== SUPPLIED DATA ==

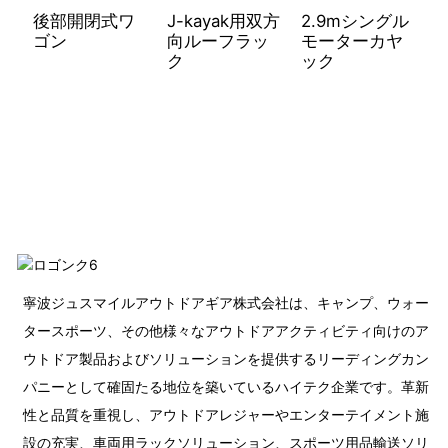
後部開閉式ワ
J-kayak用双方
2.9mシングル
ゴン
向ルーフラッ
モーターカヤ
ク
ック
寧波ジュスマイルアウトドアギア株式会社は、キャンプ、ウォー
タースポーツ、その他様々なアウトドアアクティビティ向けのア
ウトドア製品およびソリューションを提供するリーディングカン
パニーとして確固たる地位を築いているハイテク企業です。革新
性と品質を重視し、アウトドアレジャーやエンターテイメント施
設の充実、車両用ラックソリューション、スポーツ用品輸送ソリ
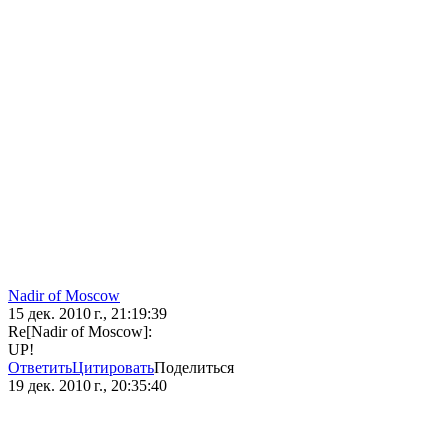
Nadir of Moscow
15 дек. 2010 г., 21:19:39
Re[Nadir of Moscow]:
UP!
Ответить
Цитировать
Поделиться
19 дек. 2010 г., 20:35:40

===

-- TASK PROMPT --
Print the listing again exactly as it appears, except for the pictures, which stay out.

-- ANSWER TO THE EXERCISE --
後部開閉式ワ
J-kayak用双方
2.9mシングル
ゴン
向ルーフラッ
モーターカヤ
ク
ック
寧波ジュスマイルアウトドアギア株式会社は、キャンプ、ウォー
タースポーツ、その他様々なアウトドアアクティビティ向けのア
ウトドア製品およびソリューションを提供するリーディングカン
パニーとして確固たる地位を築いているハイテク企業です。革新
性と品質を重視し、アウトドアレジャーやエンターテイメント施
設の充実、車両用ラックソリューション、スポーツ用品輸送ソリ
Nadir of Moscow
15 дек. 2010 г., 21:19:39
Re[Nadir of Moscow]:
UP!
Ответить
Цитировать
Поделиться
19 дек. 2010 г., 20:35:40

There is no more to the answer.